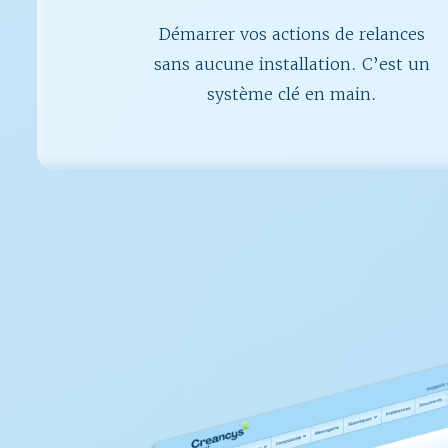
Démarrer vos actions de relances
sans aucune installation. C’est un
système clé en main.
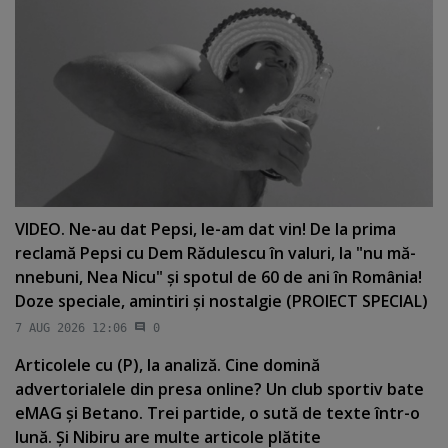
VIDEO. Ne-au dat Pepsi, le-am dat vin! De la prima
reclamă Pepsi cu Dem Rădulescu în valuri, la "nu mă-
nnebuni, Nea Nicu" şi spotul de 60 de ani în România!
Doze speciale, amintiri şi nostalgie (PROIECT SPECIAL)
7 AUG 2026 12:06
0
Articolele cu (P), la analiză. Cine domină
advertorialele din presa online? Un club sportiv bate
eMAG şi Betano. Trei partide, o sută de texte într-o
lună. Şi Nibiru are multe articole plătite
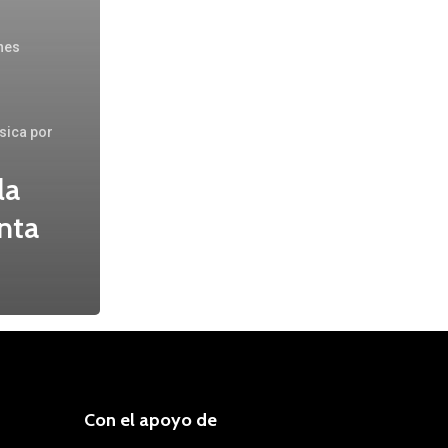
nes
sica por
la
nta
Con el apoyo de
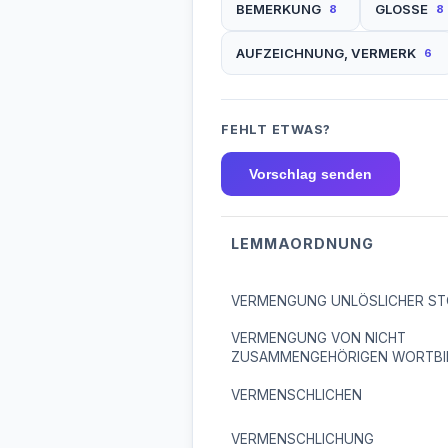
BEMERKUNG
GLOSSE
8
8
AUFZEICHNUNG, VERMERK
6
FEHLT ETWAS?
Vorschlag senden
LEMMAORDNUNG
VERMENGUNG UNLÖSLICHER ST
VERMENGUNG VON NICHT
ZUSAMMENGEHÖRIGEN WORTBI
VERMENSCHLICHEN
VERMENSCHLICHUNG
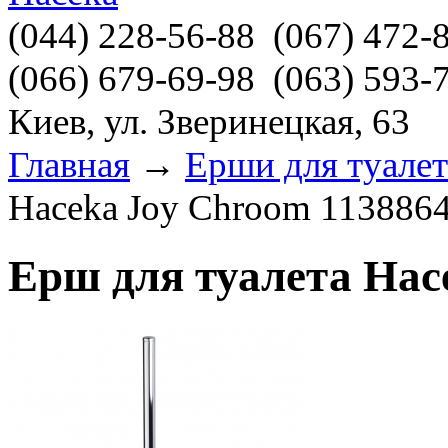
(044)
228-56-88
(067)
472-
(066)
679-69-98
(063)
593-
Киев, ул. Зверинецкая, 63
Главная
→
Ерши для туалет
Haceka Joy Chroom 113886
Ерш для туалета Hac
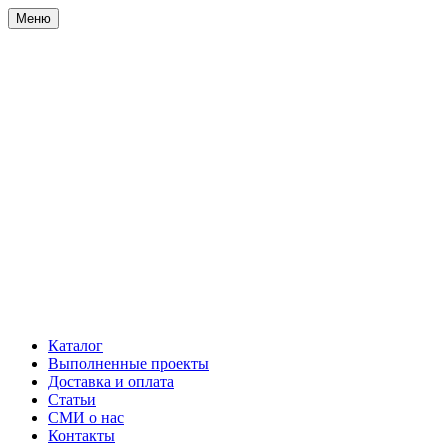
Меню
Каталог
Выполненные проекты
Доставка и оплата
Статьи
СМИ о нас
Контакты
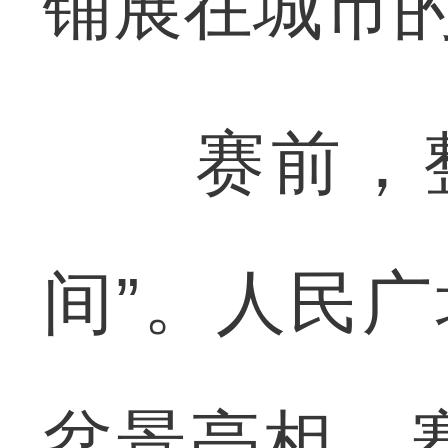
铺展在城市
赛前，整
间”。人民广
盆景亮相，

--- --- ---

- Problem description:
Where a record holds a picture, leave the picture out and restate the rest word for word.

- Answer box:
Démarrer vos actions de relances
sans aucune installation. C’est un
système clé en main.
VIDEO. Ne-au dat Pepsi, le-am dat vin! De la prima
reclamă Pepsi cu Dem Rădulescu în valuri, la "nu mă-
nnebuni, Nea Nicu" şi spotul de 60 de ani în România!
Doze speciale, amintiri şi nostalgie (PROIECT SPECIAL)
7 AUG 2026 12:06
0
Articolele cu (P), la analiză. Cine domină
advertorialele din presa online? Un club sportiv bate
eMAG şi Betano. Trei partide, o sută de texte într-o
lună. Şi Nibiru are multe articole plătite
nes
sica por
la
nta
Con el apoyo de
BEMERKUNG
GLOSSE
8
8
AUFZEICHNUNG, VERMERK
6
FEHLT ETWAS?
Vorschlag senden
LEMMAORDNUNG
VERMENGUNG UNLÖSLICHER ST
VERMENGUNG VON NICHT
ZUSAMMENGEHÖRIGEN WORTBI
VERMENSCHLICHEN
VERMENSCHLICHUNG
(044)
228-56-88
(067)
472-
(066)
679-69-98
(063)
593-
Киев, ул. Зверинецкая, 63
Главная
→
Ерши для туалет
Haceka Joy Chroom 113886
Ерш для туалета Hac
Меню
Каталог
Выполненные проекты
Доставка и оплата
Статьи
СМИ о нас
Контакты
铺展在城市
赛前，整
间”。人民广
盆景亮相，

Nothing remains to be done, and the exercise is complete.